Data Science has emerged as one the important fields in the last period, capable of providing organizations in different fields with methods to gain insights with their often vast collections of data.
Data Science Consultant most often uses machine learning or deep learning models in addressing the problems of their clients.
Typical machine learning include both supervised and unsupervised models. In supervised machine learning models approach the data science consultant has labelled data sets available about the domain of application. The data set in this case consists of values for a set of features, input variables and a target variable that we want to predict.
The purpose of a supervised machine learning model is to learn on instances of the data set with the goal of predicting value of target variable from features values on previously unseen examples.
If the target variable is categorical, e.g. customer will buy/not buy a product, then we are talking about a classification problem. If the target variable is continuous then the problem is known as a regression problem.
There are various different methods available to train a machine learning model for classification and regression problems:
– linear regression (Lasso, Ridge)
– logistic regression
– decision trees
– random forest
– support vector machines
– gradient boosting machines, LightGBM and XGBoost
– deep neural nets, convolutional neural networks, Long-Short Term Memory (LSTM)
Before selecting a particular machine learning model for the assigned problem, an important of a data science consultant is to perform initial data preparation, feature selection and feature engineering.
Initial data exploratory analysis and feature selection can involve many different things. We can e.g. compute Pearson correlations between numerical features or compute Cramer’s V to determine correlations between categorical features.
Categorical features can often be divided in nominal and ordinal features, with ordinal features those where we can define an order between values but cannot compute distance, e.g. euclid one, between different values. An example of an ordinal feature would be education levels: primary school, high school, university and similar.
Another common analytical step for data science consultant is to generate Kernel Density Plots (KDE) which show how the values of a feature are distributed. Example plot:
Often useful are pairplots that show how features are interacting. Pairplots are often generated for a large number of features.
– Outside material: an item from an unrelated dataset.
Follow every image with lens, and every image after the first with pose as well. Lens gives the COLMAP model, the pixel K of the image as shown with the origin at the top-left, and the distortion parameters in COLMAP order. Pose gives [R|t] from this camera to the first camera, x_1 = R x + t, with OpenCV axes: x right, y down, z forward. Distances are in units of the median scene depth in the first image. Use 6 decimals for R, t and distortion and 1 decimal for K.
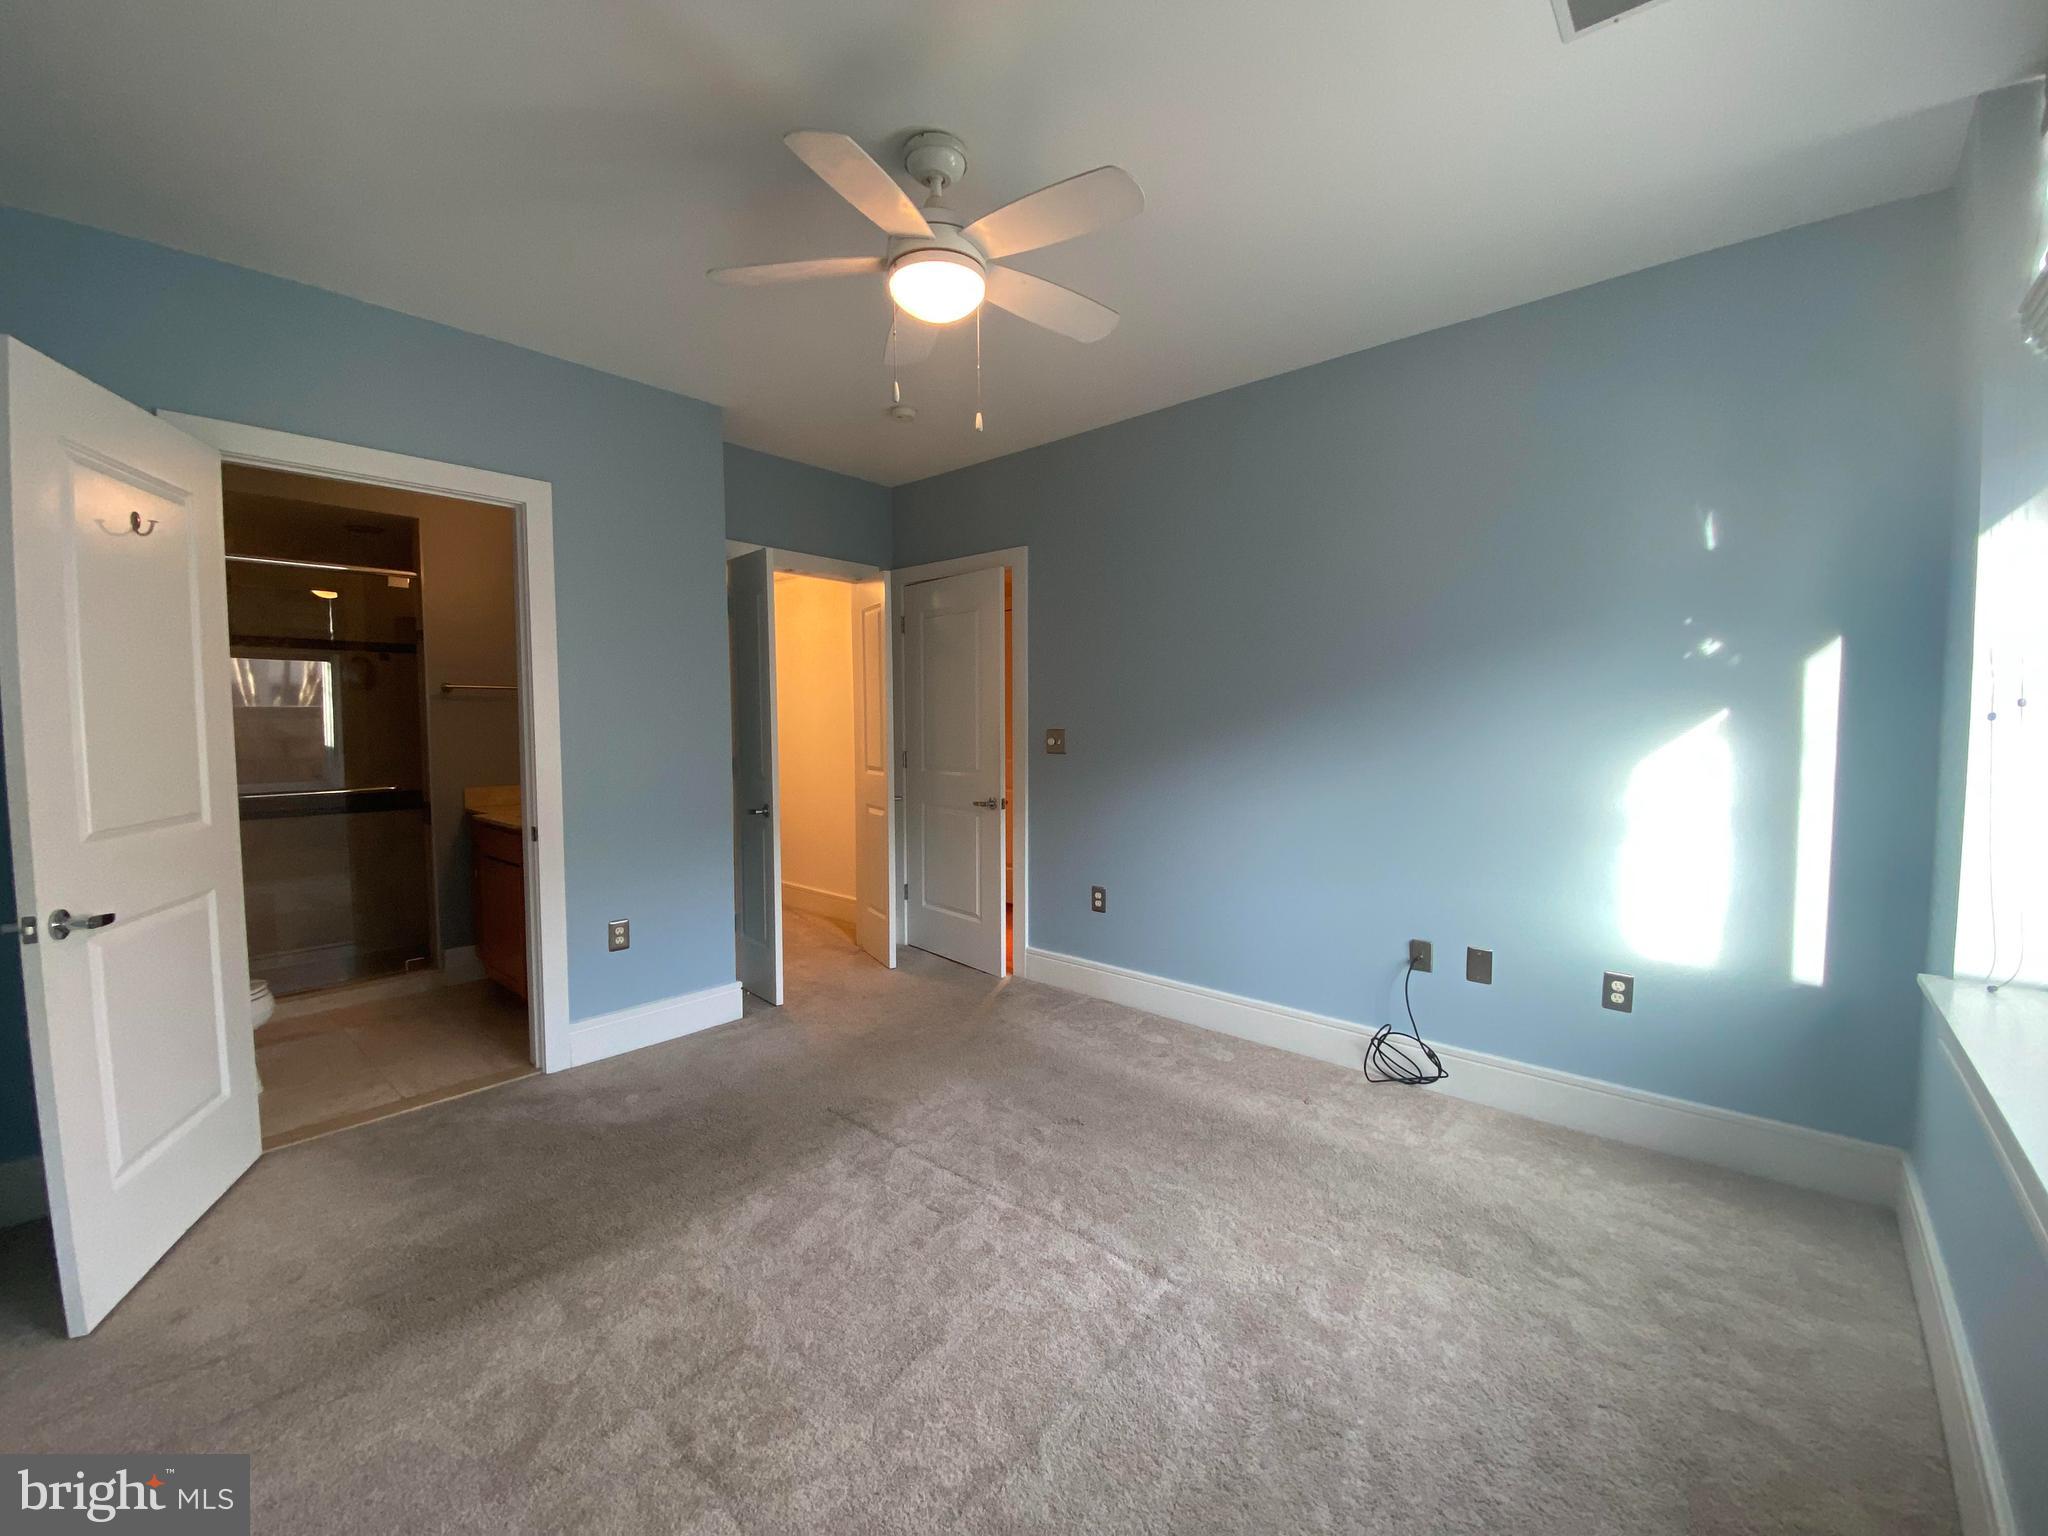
lens RADIAL K [[832.3, 0, 1024.0], [0, 832.3, 768.0], [0, 0, 1]] dist [0.034291, -0.029426]
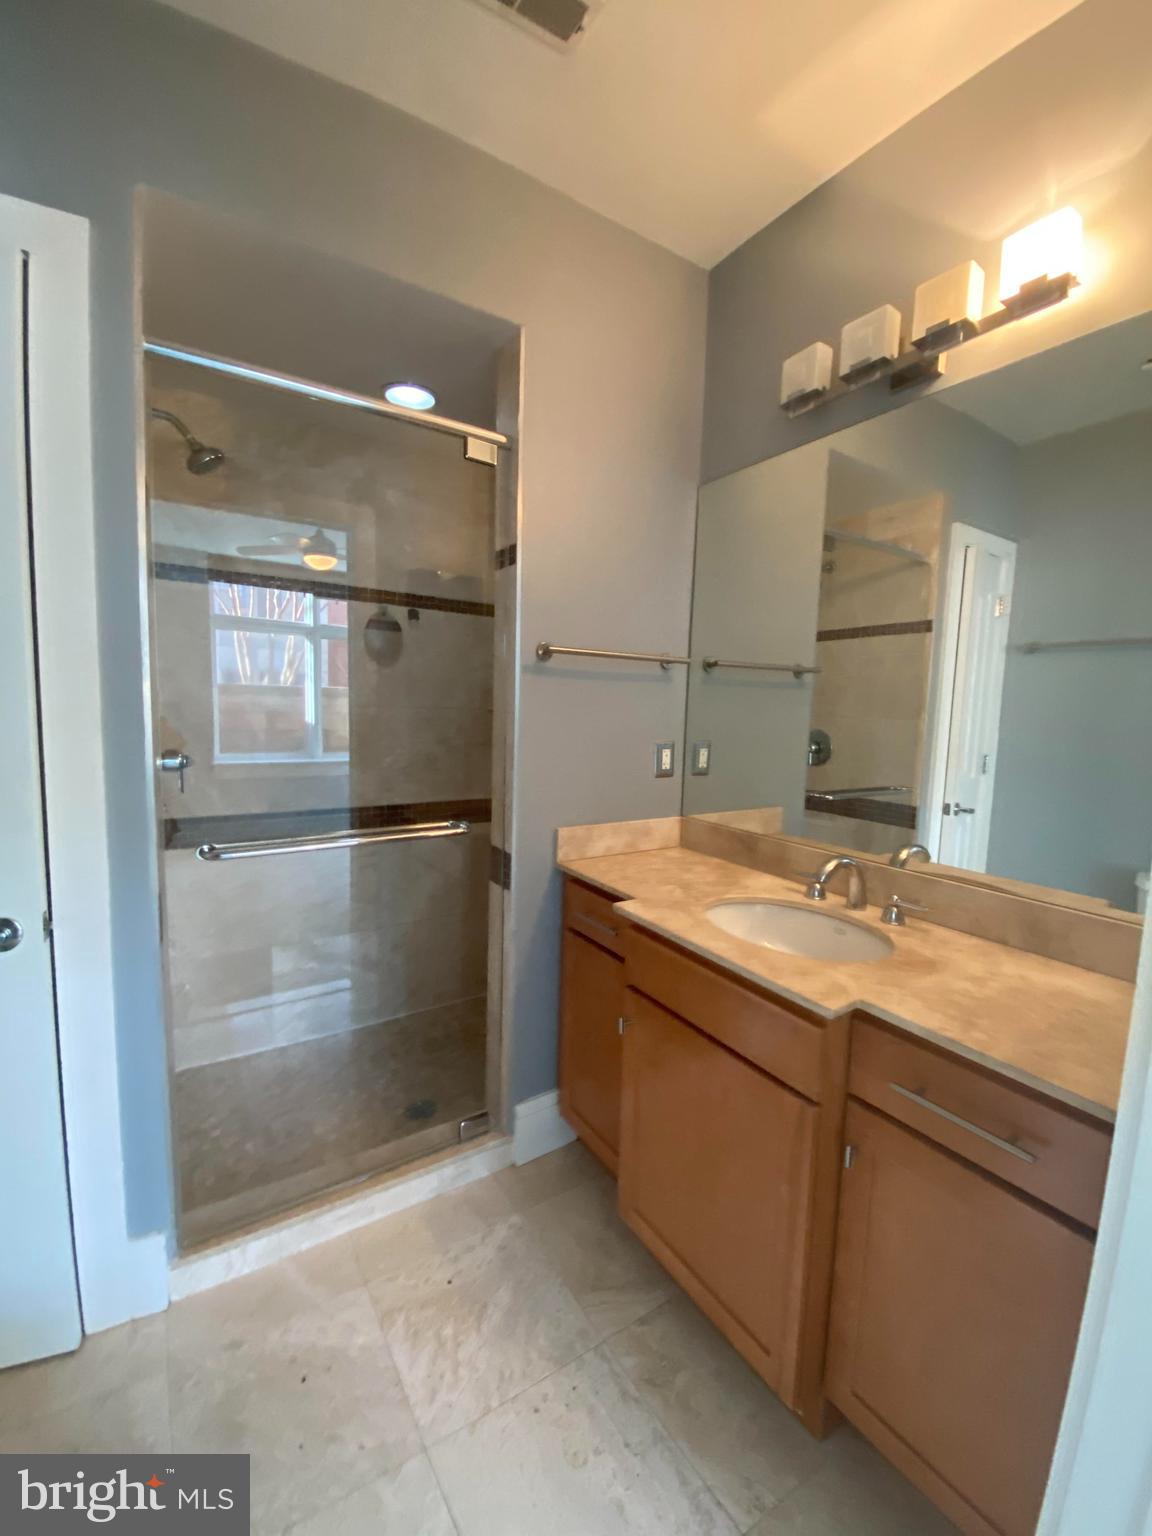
lens RADIAL K [[624.2, 0, 576.0], [0, 624.2, 768.0], [0, 0, 1]] dist [0.034291, -0.029426]
pose [[0.964608, 0.058229, -0.257179, -0.532853], [-0.048752, 0.997881, 0.043081, -0.034559], [0.259143, -0.029019, 0.965403, 0.578419]]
After initial exploratory data analysis one can continue with feature engineering. Although there are various definitions for this, we usually mean generating new features under feature engineering. One can generate new features by delving deeper in the domain of the problem. Fields like healthcare, telecom, finance often have different characteristics and specifics regarding have some typical variables affect others, e.g. interest rates of ECB and Fed on the behavior of clients when subscribing to financial products, like annuities and so on.
Feature engineering can take some time so there has been a lot of development in the field of automated feature engineering with featuretools an example of a very useful tool that helps in generating new features more quickly.
In initial data analysis, data engineers or machine learning engineers can provide a helpful role in preparing data for the data scientist.
After this first phase, the data science consultant then has to turn to the next one – building and training a machine learning model.